> _Given request_:
Which lines in the entries below contain the word "Shows"? Return every one of them.
====== Exercise material
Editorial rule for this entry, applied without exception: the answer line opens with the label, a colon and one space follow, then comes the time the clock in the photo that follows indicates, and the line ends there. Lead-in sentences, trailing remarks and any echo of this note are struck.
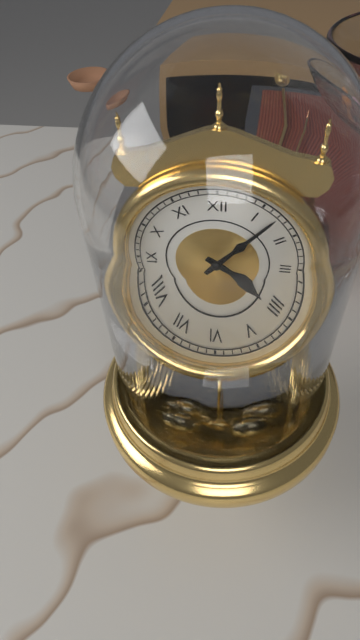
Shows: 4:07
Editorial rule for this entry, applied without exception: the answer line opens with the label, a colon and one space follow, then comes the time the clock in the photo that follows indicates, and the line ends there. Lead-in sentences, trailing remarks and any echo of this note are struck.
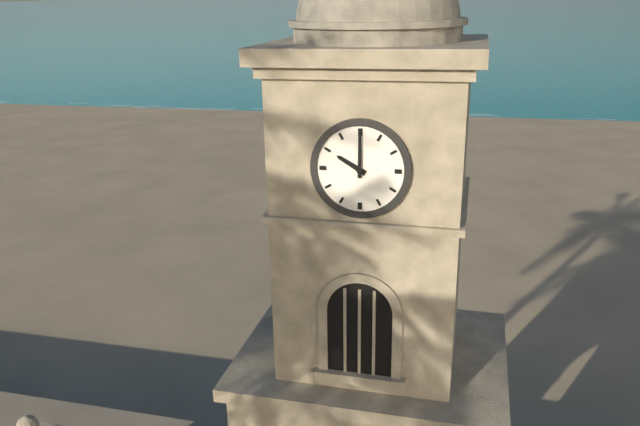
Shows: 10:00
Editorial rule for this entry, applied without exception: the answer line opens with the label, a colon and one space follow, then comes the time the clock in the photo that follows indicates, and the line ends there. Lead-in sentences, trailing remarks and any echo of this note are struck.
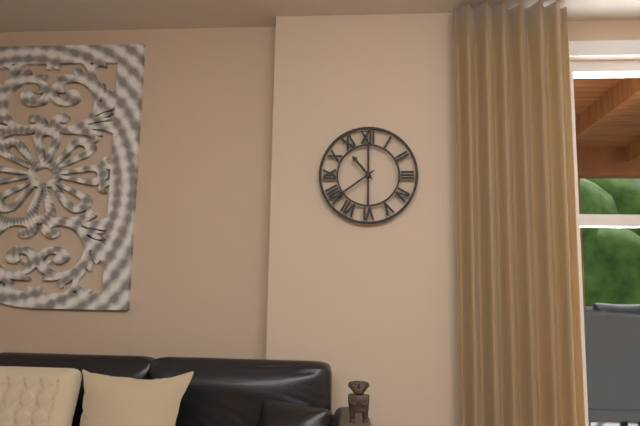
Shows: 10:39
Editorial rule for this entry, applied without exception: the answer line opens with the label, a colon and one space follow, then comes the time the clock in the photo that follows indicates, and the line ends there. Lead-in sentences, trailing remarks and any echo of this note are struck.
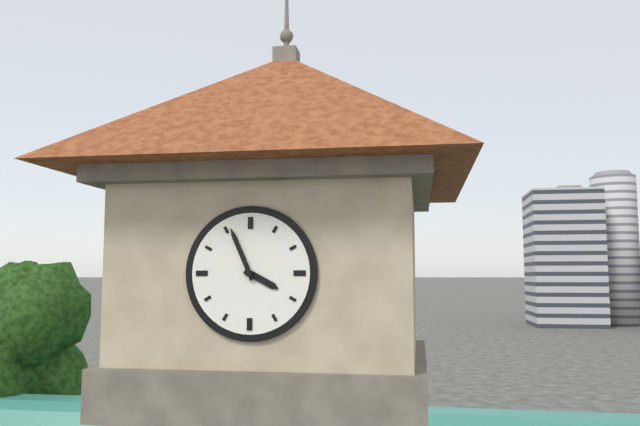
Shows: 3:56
============
====== Exercise material
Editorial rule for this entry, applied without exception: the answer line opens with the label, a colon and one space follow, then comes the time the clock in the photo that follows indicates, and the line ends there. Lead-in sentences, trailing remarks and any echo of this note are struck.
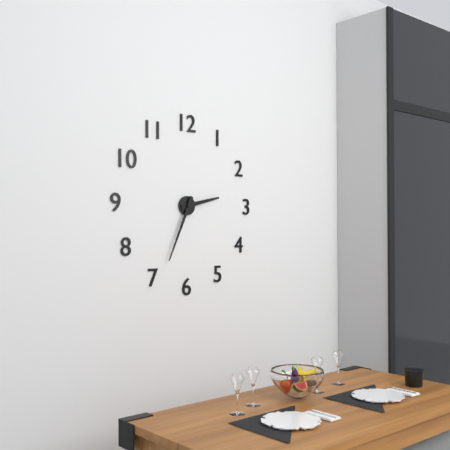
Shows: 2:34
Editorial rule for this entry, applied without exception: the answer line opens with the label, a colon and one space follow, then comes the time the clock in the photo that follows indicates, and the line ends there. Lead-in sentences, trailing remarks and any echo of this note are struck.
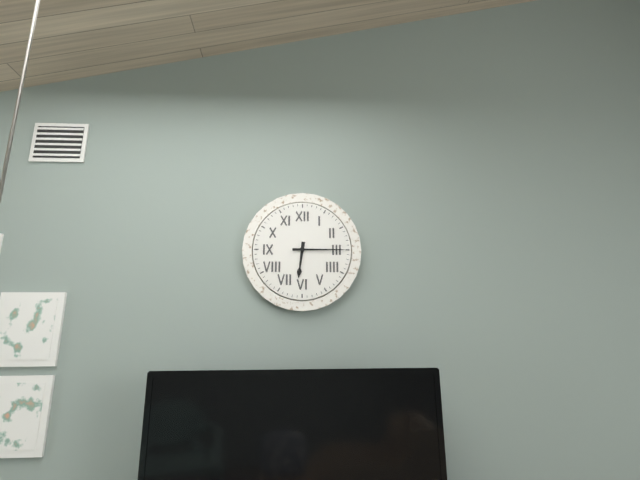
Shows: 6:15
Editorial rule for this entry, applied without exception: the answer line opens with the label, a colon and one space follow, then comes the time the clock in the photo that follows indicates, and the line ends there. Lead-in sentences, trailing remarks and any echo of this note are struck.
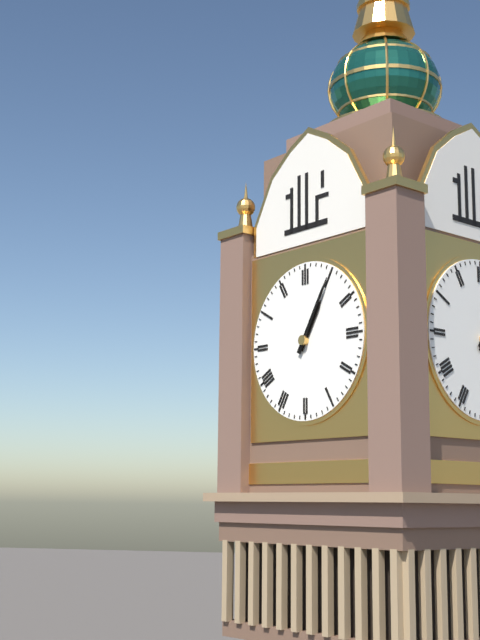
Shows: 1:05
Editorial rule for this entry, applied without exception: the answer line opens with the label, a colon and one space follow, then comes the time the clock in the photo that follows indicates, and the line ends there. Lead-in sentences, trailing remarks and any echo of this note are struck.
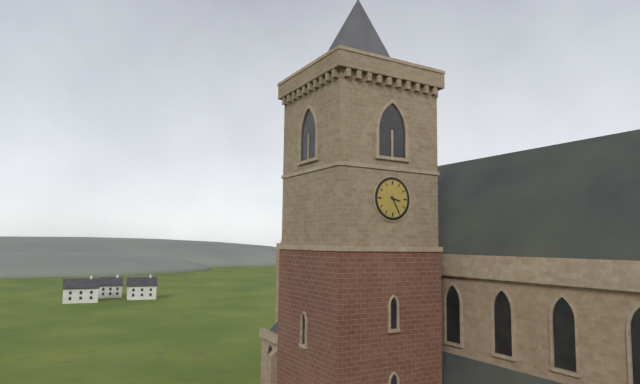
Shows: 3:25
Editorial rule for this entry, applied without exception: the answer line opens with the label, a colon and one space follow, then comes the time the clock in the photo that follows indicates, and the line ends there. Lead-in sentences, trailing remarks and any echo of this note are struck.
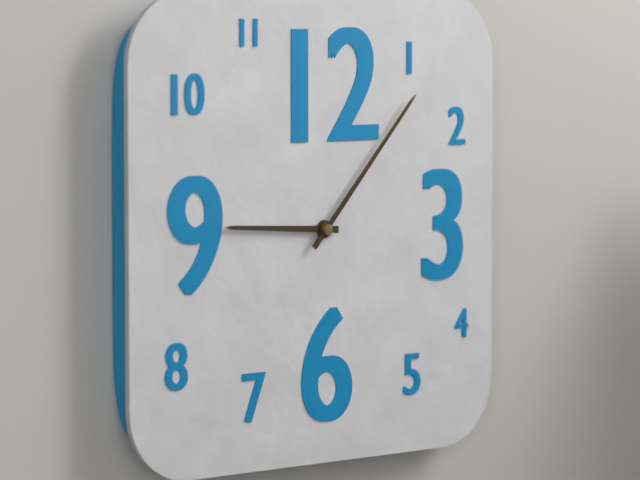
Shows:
============
> _Right answer_:
Shows: 4:07
Shows: 10:00
Shows: 10:39
Shows: 3:56
Shows: 2:34
Shows: 6:15
Shows: 1:05
Shows: 3:25
Shows:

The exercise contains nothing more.